L’inclusion ne s’arrête pas à l’embauche

Pour Chen, l’inclusion est un engagement quotidien.

« En tant que femme racisée, je suis attentive à ce que les femmes et les personnes racisées de mon équipe obtiennent leur juste part de mandats stratégiques et visibles. »

Elle déplore que trop de femmes quittent la profession juridique avant d’atteindre les postes de direction, souvent à cause du stress lié à la conciliation travail-famille.

« Une fois que le bassin de talents féminins se réduit, il devient très difficile de faire émerger de nouvelles leaders. »

La solution, selon elle? Offrir un soutien structurel, des ressources adéquates et encourager les hommes à prendre congé parental et à partager les responsabilités familiales.

À l’UPP, elle donne l’exemple, notamment avec un point fixe à l’ordre du jour intitulé Kudos, pour reconnaître publiquement les contributions des équipes.

« L’inclusion commence par l’autonomisation – et ça passe par l’utilisation de sa voix et la reconnaissance de celle des autres. »

Des progrès… mais pas de complaisance

Chen se réjouit des progrès – plus de femmes en haute direction, des équipes plus diversifiées – mais rappelle que le chemin est encore long, notamment pour les personnes LGBTQ2S+, les personnes en situation de handicap et celles aux identités intersectionnelles.

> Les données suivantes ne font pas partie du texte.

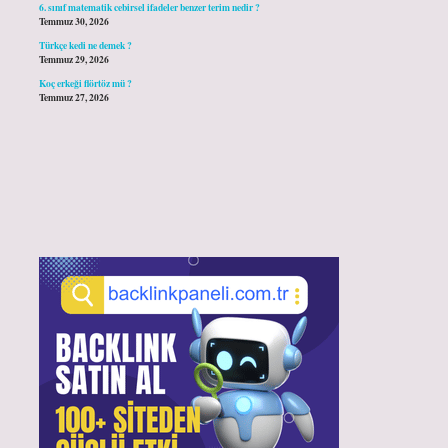
6. sınıf matematik cebirsel ifadeler benzer terim nedir ?
Temmuz 30, 2026
Türkçe kedi ne demek ?
Temmuz 29, 2026
Koç erkeği flörtöz mü ?
Temmuz 27, 2026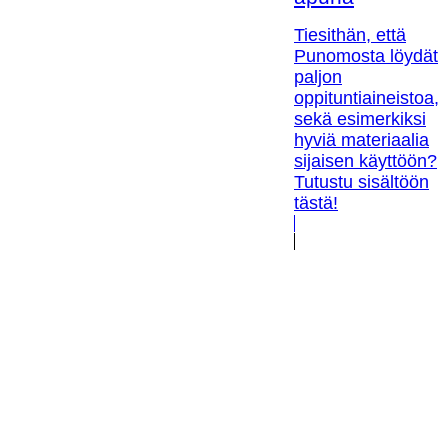
Tiesithän, että
Punomosta löydät
paljon
oppituntiaineistoa,
sekä esimerkiksi
hyviä materiaalia
sijaisen käyttöön?
Tutustu sisältöön
tästä!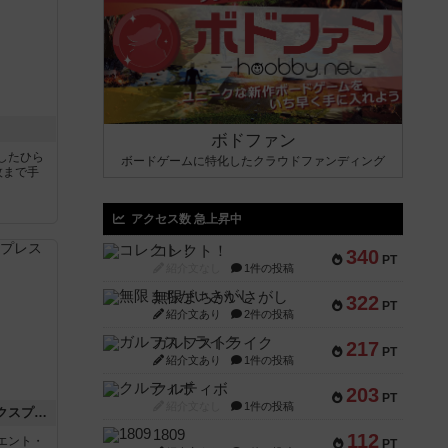
ボドファン
したひら
ボードゲームに特化したクラウドファンディング
枚まで手
アクセス数 急上昇中
コレクト！
340
PT
紹介文なし
1件の投稿
無限まちがいさがし
322
PT
紹介文あり
2件の投稿
ガルフストライク
217
PT
紹介文あり
1件の投稿
クルティボ
203
PT
紹介文なし
1件の投稿
トランスオリエント・エクスプレス
1809
112
エント・
PT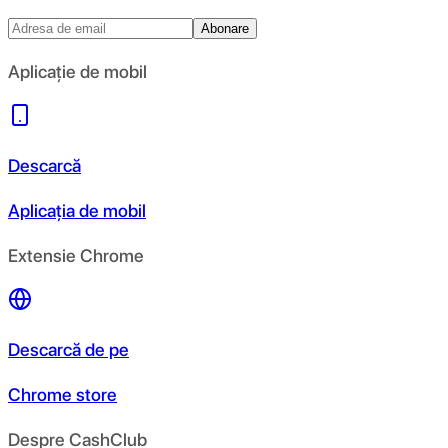
Abonare
Aplicație de mobil
Descarcă
Aplicația de mobil
Extensie Chrome
Descarcă de pe
Chrome store
Despre CashClub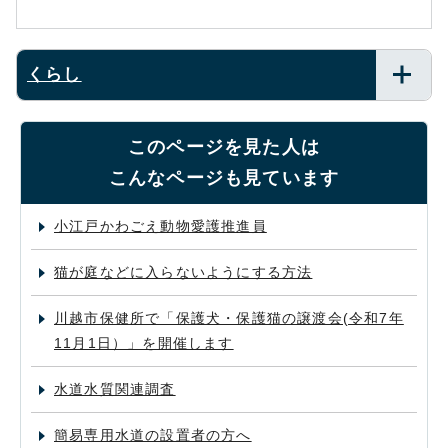
くらし
このページを見た人は
こんなページも見ています
小江戸かわごえ動物愛護推進員
猫が庭などに入らないようにする方法
川越市保健所で「保護犬・保護猫の譲渡会(令和7年
11月1日）」を開催します
水道水質関連調査
簡易専用水道の設置者の方へ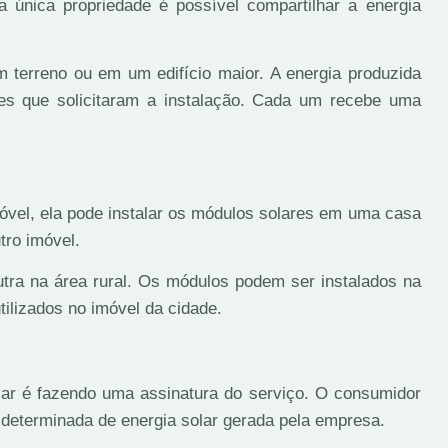
única propriedade é possível compartilhar a energia
 terreno ou em um edifício maior. A energia produzida
ntes que solicitaram a instalação. Cada um recebe uma
el, ela pode instalar os módulos solares em uma casa
utro imóvel.
tra na área rural. Os módulos podem ser instalados na
tilizados no imóvel da cidade.
ar é fazendo uma assinatura do serviço. O consumidor
 determinada de energia solar gerada pela empresa.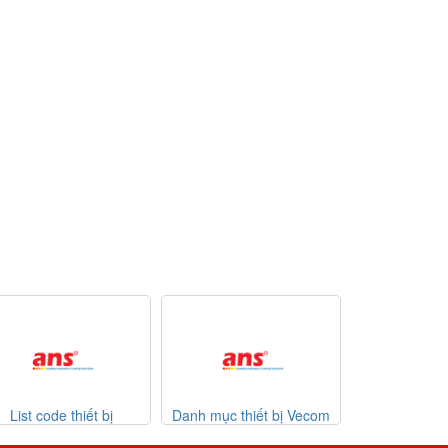
ị
Danh mục thiết bị Vecom
Danh mục thiết bị Watlow
L
2026
Vietnam
giá tốt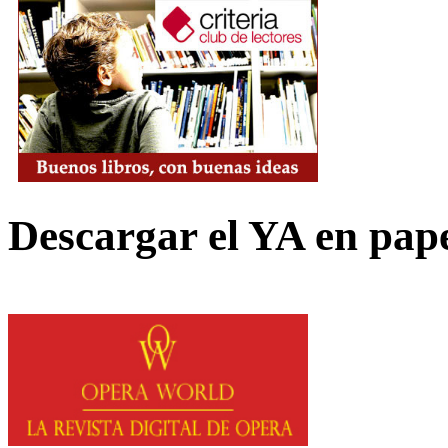
Descargar el YA en pap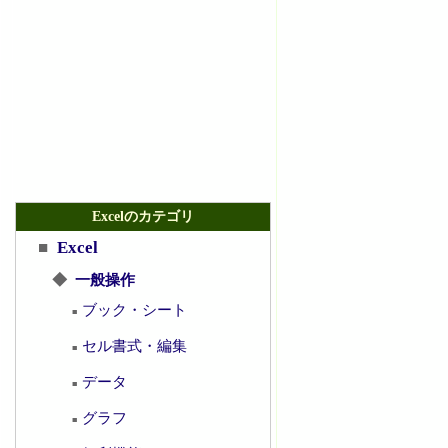
Excelのカテゴリ
■
Excel
◆
一般操作
ブック・シート
■
セル書式・編集
■
データ
■
グラフ
■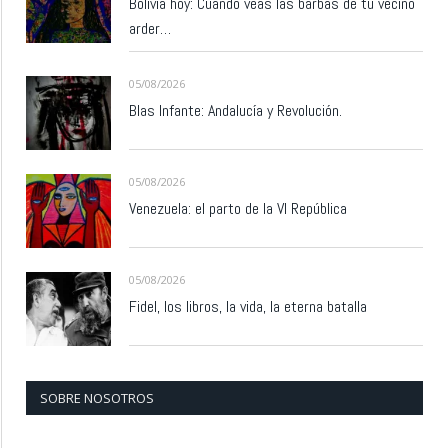
Bolivia hoy: Cuando veas las barbas de tu vecino
arder…
05/08/2026
Blas Infante: Andalucía y Revolución.
05/08/2026
Venezuela: el parto de la VI República
05/08/2026
Fidel, los libros, la vida, la eterna batalla
SOBRE NOSOTROS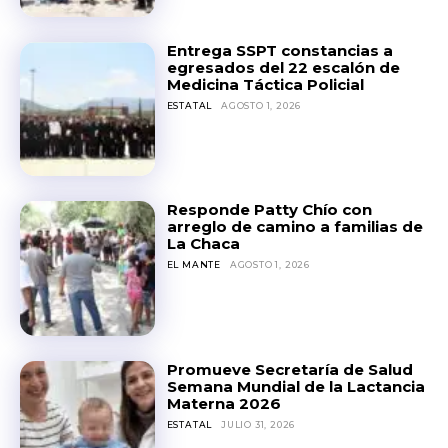
Entrega SSPT constancias a
egresados del 22 escalón de
Medicina Táctica Policial
ESTATAL
AGOSTO 1, 2026
Responde Patty Chío con
arreglo de camino a familias de
La Chaca
EL MANTE
AGOSTO 1, 2026
Promueve Secretaría de Salud
Semana Mundial de la Lactancia
Materna 2026
ESTATAL
JULIO 31, 2026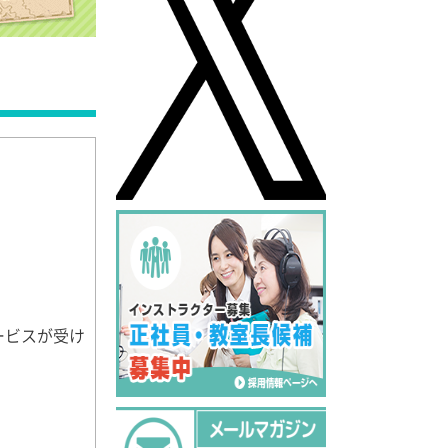
ービスが受け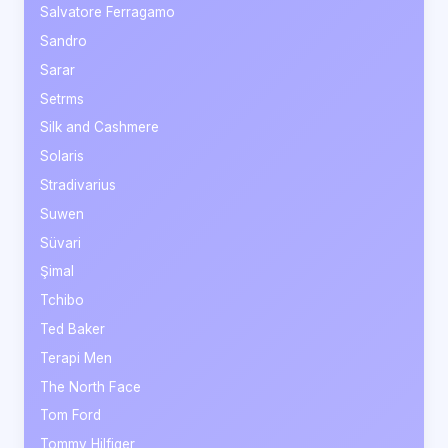
Salvatore Ferragamo
Sandro
Sarar
Setrms
Silk and Cashmere
Solaris
Stradivarius
Suwen
Süvari
Şimal
Tchibo
Ted Baker
Terapi Men
The North Face
Tom Ford
Tommy Hilfiger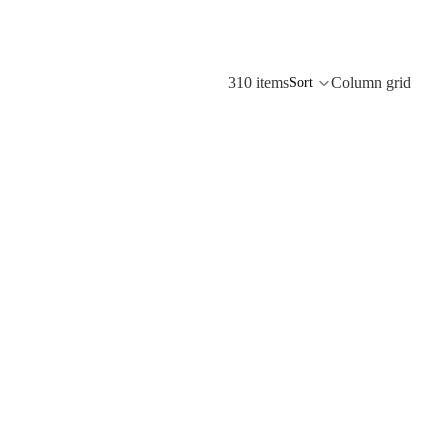
310 items
Column grid
Sort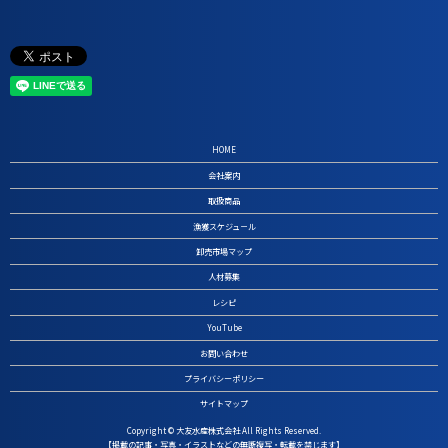
HOME
会社案内
取扱商品
漁獲スケジュ－ル
卸売市場マップ
人材募集
レシピ
YouTube
お問い合わせ
プライバシーポリシー
サイトマップ
Copyright © 大友水産株式会社 All Rights Reserved.
【掲載の記事・写真・イラストなどの無断複写・転載を禁じます】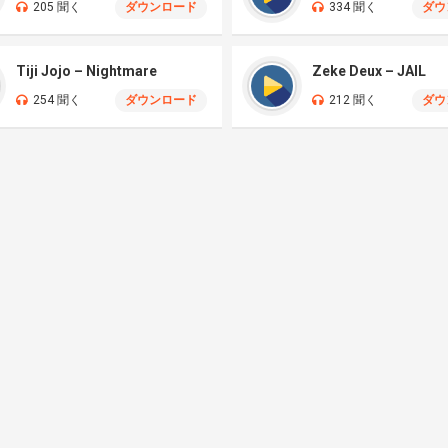
205 聞く
ダウンロード
334 聞く
ダウ
Tiji Jojo – Nightmare
Zeke Deux – JAIL
254 聞く
ダウンロード
212 聞く
ダウ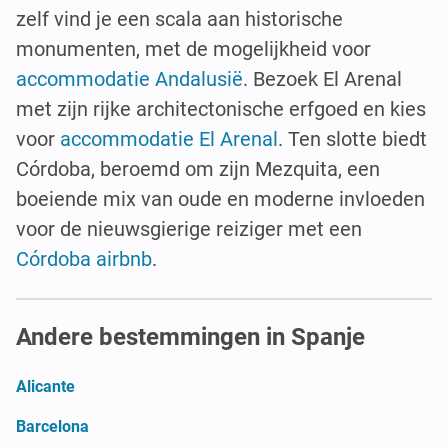
zelf vind je een scala aan historische
monumenten, met de mogelijkheid voor
accommodatie Andalusië
. Bezoek El Arenal
met zijn rijke architectonische erfgoed en kies
voor
accommodatie El Arenal
. Ten slotte biedt
Córdoba, beroemd om zijn Mezquita, een
boeiende mix van oude en moderne invloeden
voor de nieuwsgierige reiziger met een
Córdoba airbnb
.
Andere bestemmingen in Spanje
Alicante
Barcelona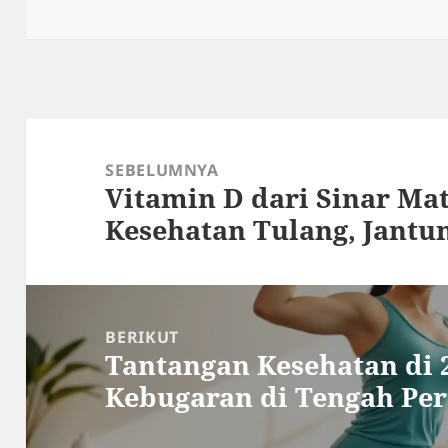
pada
Navigasi
pos
SEBELUMNYA
Vitamin D dari Sinar Ma
Pos
Kesehatan Tulang, Jantu
sebelumnya:
BERIKUT
Tantangan Kesehatan di 
Pos
Kebugaran di Tengah Pe
berikutnya: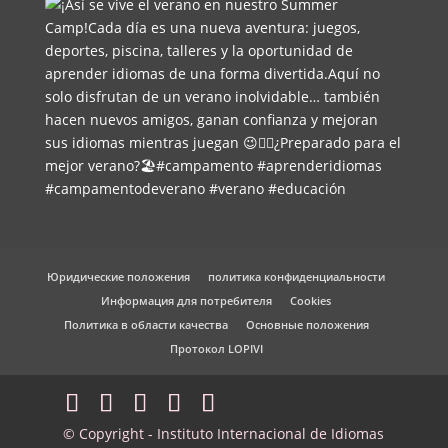
Юридические положения
политика конфиденциальности
Информация для потребителя
Cookies
Политика в области качества
Основные положения
Протокол LOPIVI
© Copyright - Instituto Internacional de Idiomas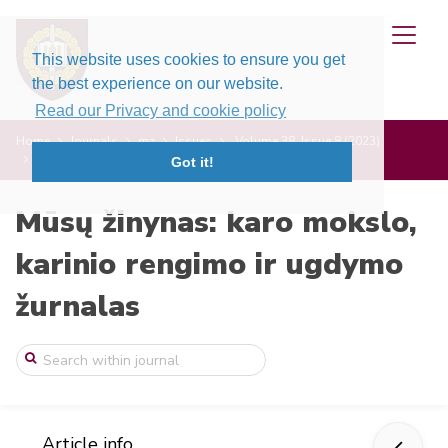
This website uses cookies to ensure you get
the best experience on our website.
Read our Privacy and cookie policy
Home
Journals
mz
Issues
Volume 38, Issue 8 (2023)
Mažų, bet reikšmingų iniciatyvų krašto a ...
Got it!
Mūsų žinynas: karo mokslo,
karinio rengimo ir ugdymo
žurnalas
Article info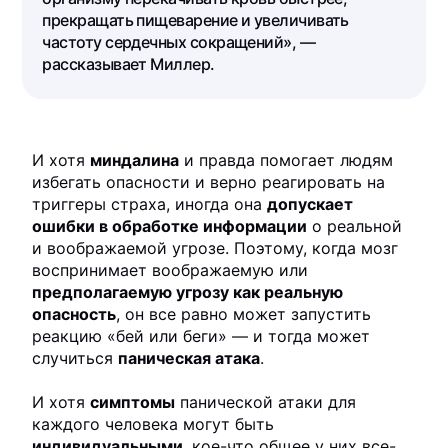
прекращать пищеварение и увеличивать
частоту сердечных сокращений», —
рассказывает Миллер.
И хотя
миндалина
и правда помогает людям
избегать опасности и верно реагировать на
триггеры страха, иногда она
допускает
ошибки в обработке информации
о реальной
и воображаемой угрозе. Поэтому, когда мозг
воспринимает воображаемую или
предполагаемую угрозу как реальную
опасность
, он все равно может запустить
реакцию «бей или беги» — и тогда может
случиться
паническая атака
.
И хотя
симптомы
панической атаки для
каждого человека могут быть
индивидуальными
, кое-что общее у них все-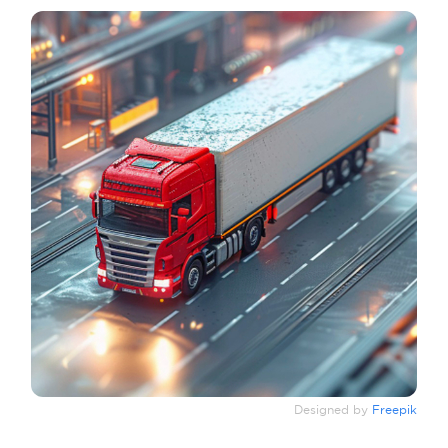
Designed by
Freepik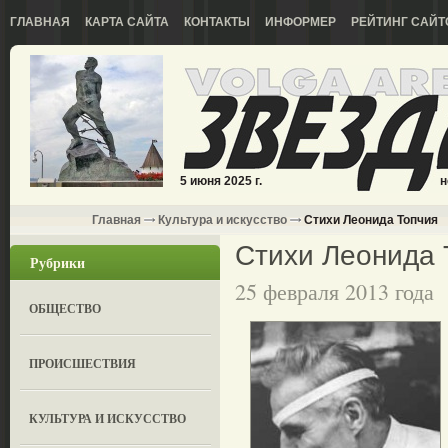
ГЛАВНАЯ
КАРТА САЙТА
КОНТАКТЫ
ИНФОРМЕР
РЕЙТИНГ САЙТ
5 июня 2025 г.
н
Главная
Культура и искусство
Стихи Леонида Топчия
Стихи Леонида 
Рубрики
25 февраля 2013 года
ОБЩЕСТВО
ПРОИСШЕСТВИЯ
КУЛЬТУРА И ИСКУССТВО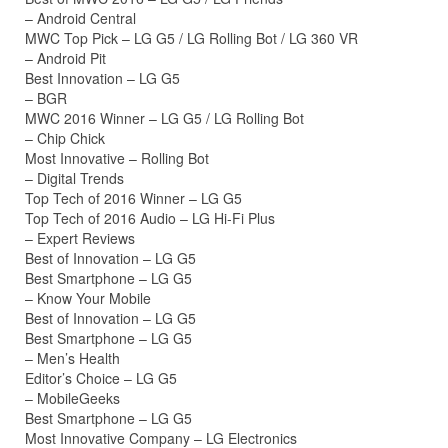
– Android Central
MWC Top Pick – LG G5 / LG Rolling Bot / LG 360 VR
– Android Pit
Best Innovation – LG G5
– BGR
MWC 2016 Winner – LG G5 / LG Rolling Bot
– Chip Chick
Most Innovative – Rolling Bot
– Digital Trends
Top Tech of 2016 Winner – LG G5
Top Tech of 2016 Audio – LG Hi-Fi Plus
– Expert Reviews
Best of Innovation – LG G5
Best Smartphone – LG G5
– Know Your Mobile
Best of Innovation – LG G5
Best Smartphone – LG G5
– Men’s Health
Editor’s Choice – LG G5
– MobileGeeks
Best Smartphone – LG G5
Most Innovative Company – LG Electronics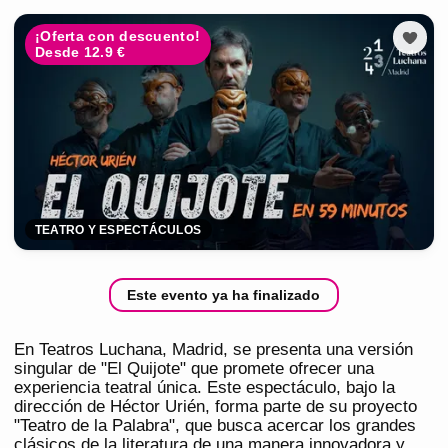
¡Oferta con descuento!
Desde 12.9 €
TEATRO Y ESPECTÁCULOS
Este evento ya ha finalizado
En Teatros Luchana, Madrid, se presenta una versión
singular de "El Quijote" que promete ofrecer una
experiencia teatral única. Este espectáculo, bajo la
dirección de Héctor Urién, forma parte de su proyecto
"Teatro de la Palabra", que busca acercar los grandes
clásicos de la literatura de una manera innovadora y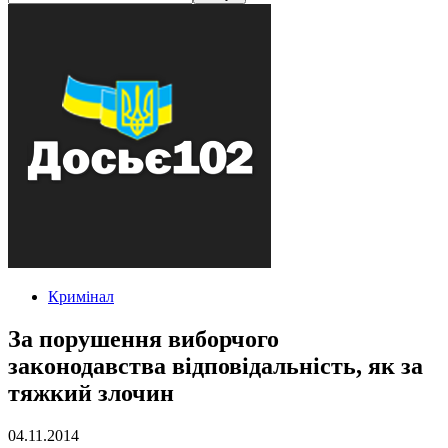
Кримінал
За порушення виборчого
законодавства відповідальність, як за
тяжкий злочин
04.11.2014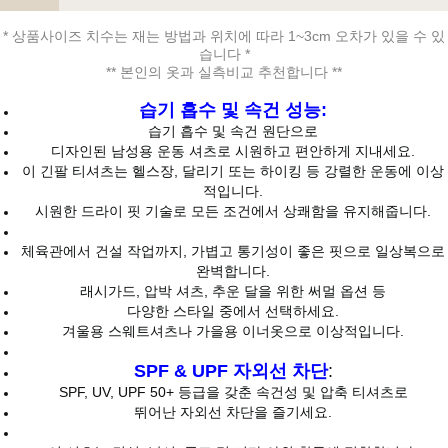
* 상품사이즈 치수는 재는 방법과 위치에 따라 1~3cm 오차가 있을 수 있
습니다 *
페이코 ID로 페
** 본인의 옷과 실측비교 추천합니다 **
PAYCO 바로구매
습기 흡수 및 속건 성능:
습기 흡수 및 속건 원단으로
디자인된 남성용 운동 셔츠로 시원하고 편안하게 지내세요.
이 긴팔 티셔츠는 헬스장, 달리기 또는 하이킹 등 강렬한 운동에 이상
적입니다.
시원한 드라이 핏 기술로 모든 조건에서 상쾌함을 유지해줍니다.
체육관에서 건설 작업까지, 가볍고 통기성이 좋은 핏으로 일상복으로
완벽합니다.
래시가드, 압박 셔츠, 추운 달을 위한 써멀 옵션 등
다양한 스타일 중에서 선택하세요.
겨울용 스웨트셔츠나 가을용 이너옷으로 이상적입니다.
SPF & UPF 자외선 차단
:
SPF, UV, UPF 50+ 등급을 갖춘 속건성 및 압축 티셔츠로
뛰어난 자외선 차단을 즐기세요.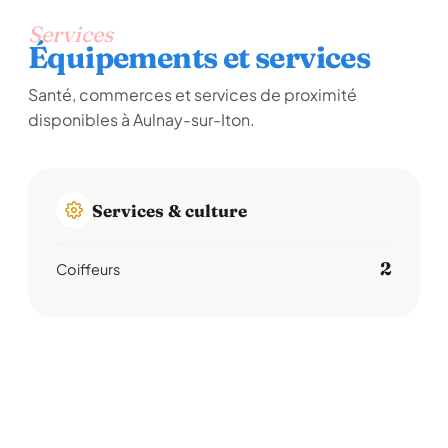
Services
Équipements et services
Santé, commerces et services de proximité
disponibles à Aulnay-sur-Iton.
Services & culture
2
Coiffeurs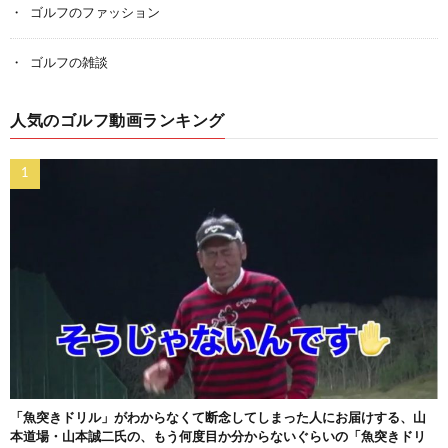
ゴルフのファッション
ゴルフの雑談
人気のゴルフ動画ランキング
「魚突きドリル」がわからなくて断念してしまった人にお届けする、山
本道場・山本誠二氏の、もう何度目か分からないぐらいの「魚突きドリ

« Les conseils et les équipes de direction (C-suite) restent encore majoritairement composés d’hommes blancs, hétérosexuels, et valides. Ce n’est pas normal. »

Son objectif ultime ? Que l’inclusion ne soit plus un « programme », mais simplement la norme.

S’élever en élevant les autres

Le mentorat occupe une place centrale dans sa philosophie de leadership. Elle le voit comme un levier essentiel pour briser les barrières d’accès aux opportunités de développement et de promotion – particulièrement dans les domaines historiquement masculins comme la finance ou le droit.

Elle s’investit activement dans des réseaux de mentorat formels et informels, comme le National General Counsel Network et Women General Counsel Canada, et encourage les jeunes professionnel(le)s à demander du mentorat sans hésiter.

« Baisser la tête et travailler fort ne suffit pas. Il faut utiliser sa voix. Vous méritez ce mentorat et ces occasions autant que la personne à côté de vous. »

Et lorsqu’il s’agit de revendiquer ses réalisations, elle est claire :

« Il n’y a rien d’arrogant à assumer ce que vous avez accompli. »

Un meilleur avenir, ensemble

L’histoire de Christine Chen, au-delà de sa réussite personnelle, est un modèle de milieu de travail inclusif. Par un leadership stratégique alliant empathie, courage et confiance dans les autres, elle montre ce qui est possible lorsqu’on se présente pleinement, qu’on s’exprime avec assurance, et qu’on crée de l’espace pour que d’autres fassent de même.

Son message – que tout le monde a sa place – est à la fois un encouragement pour celles et ceux qui commencent et un appel à l’action pour les leaders : tracer un chemin plus clair, plus équitable et plus accueillant pour celles et ceux qui suivront.